TASKS TO CARRY OUT:
1: In the Battlefield 3 review, about how many hours of the single player campaign did the reviewer play?
2: Rewrite the Battlefield 3 review between "Battlefield 3 PC" and "Battlefield 3 experience.", inclusive, changing "single player" to "solo".
3: List every action that the Battlefield 3 review says is activated with the "E" key.

##### PROVIDED TEXT #####

Battlefield 3 PC single player review
Linear, unimaginative game design coupled with poor AI and forgettable characters leave BF3's single player falling short
Despite the fact that almost nobody buys Battlefield 3 for the single player campaign, EA and DICE have insisted that it is a very important piece of the overall experience. Having been forced to play my way through roughly five hours of glaringly tedious, albeit technically impressive gameplay, I can comfortably revert to the opinion I had going in: it really is not an important part of the Battlefield 3 experience.
The story fails to grip; the characters might as well be cornflake models dressed up in military garb; and the level design is surprisingly bland and uninspired. As much as I love modern military shooters for their multiplayer bits, I started to lose interest in the single player campaigns towards the end of Modern Warfare 2. Since then, the rest all feel the same in terms of game design and plot, and I am loathe to say that Battlefield 3 feels like a step backwards.
Battlefield 3 places you about as firmly on rails as it can without actually removing the need for your left hand all together. Players are herded down narrow corridors shooting indiscriminately as waves upon monotonous waves of enemies pour forth. These corridors are usually interspersed with having to climb a ladder, open a door, or squeeze through a sewerage grate – all actions which are activated with the “E” key.

##### EXTRACTED RECORDS #####

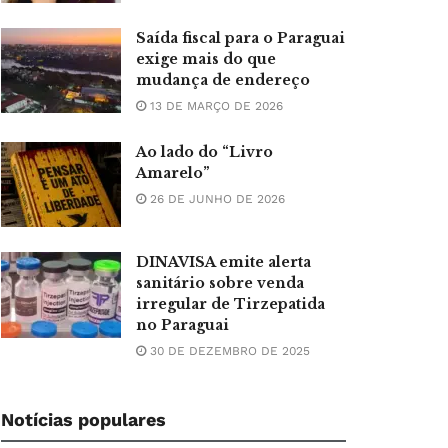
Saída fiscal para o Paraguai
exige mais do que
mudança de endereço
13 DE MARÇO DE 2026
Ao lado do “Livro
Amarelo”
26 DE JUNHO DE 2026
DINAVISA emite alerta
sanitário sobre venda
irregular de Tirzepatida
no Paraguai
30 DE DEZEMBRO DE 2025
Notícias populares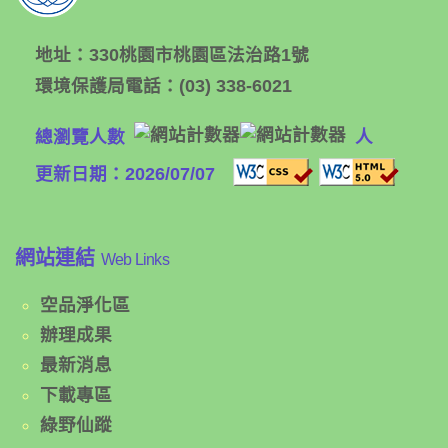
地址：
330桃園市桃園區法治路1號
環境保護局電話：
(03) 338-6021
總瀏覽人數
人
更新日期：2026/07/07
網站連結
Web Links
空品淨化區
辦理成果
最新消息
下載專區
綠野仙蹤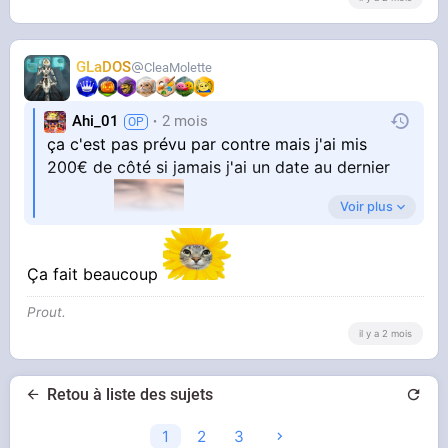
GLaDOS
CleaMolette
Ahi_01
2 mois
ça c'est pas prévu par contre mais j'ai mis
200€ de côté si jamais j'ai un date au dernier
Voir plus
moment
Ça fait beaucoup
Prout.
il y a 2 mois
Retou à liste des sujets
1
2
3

#####
##### EXTRACTED RECORDS #####

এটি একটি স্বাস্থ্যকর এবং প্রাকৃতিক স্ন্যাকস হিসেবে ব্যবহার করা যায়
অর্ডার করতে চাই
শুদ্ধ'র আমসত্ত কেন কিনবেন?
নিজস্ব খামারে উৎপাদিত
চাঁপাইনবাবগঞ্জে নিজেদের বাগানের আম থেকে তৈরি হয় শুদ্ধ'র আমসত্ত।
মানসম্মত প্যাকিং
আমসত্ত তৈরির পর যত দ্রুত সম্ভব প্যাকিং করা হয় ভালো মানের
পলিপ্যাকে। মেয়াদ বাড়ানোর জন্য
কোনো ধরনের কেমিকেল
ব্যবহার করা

#####

EXPECTED OUTPUTS:
1: Roughly five hours.

2:
Battlefield 3 PC solo review
Linear, unimaginative game design coupled with poor AI and forgettable characters leave BF3's solo falling short
Despite the fact that almost nobody buys Battlefield 3 for the solo campaign, EA and DICE have insisted that it is a very important piece of the overall experience. Having been forced to play my way through roughly five hours of glaringly tedious, albeit technically impressive gameplay, I can comfortably revert to the opinion I had going in: it really is not an important part of the Battlefield 3 experience.

3:
- Climb a ladder
- Open a door
- Squeeze through a sewerage grate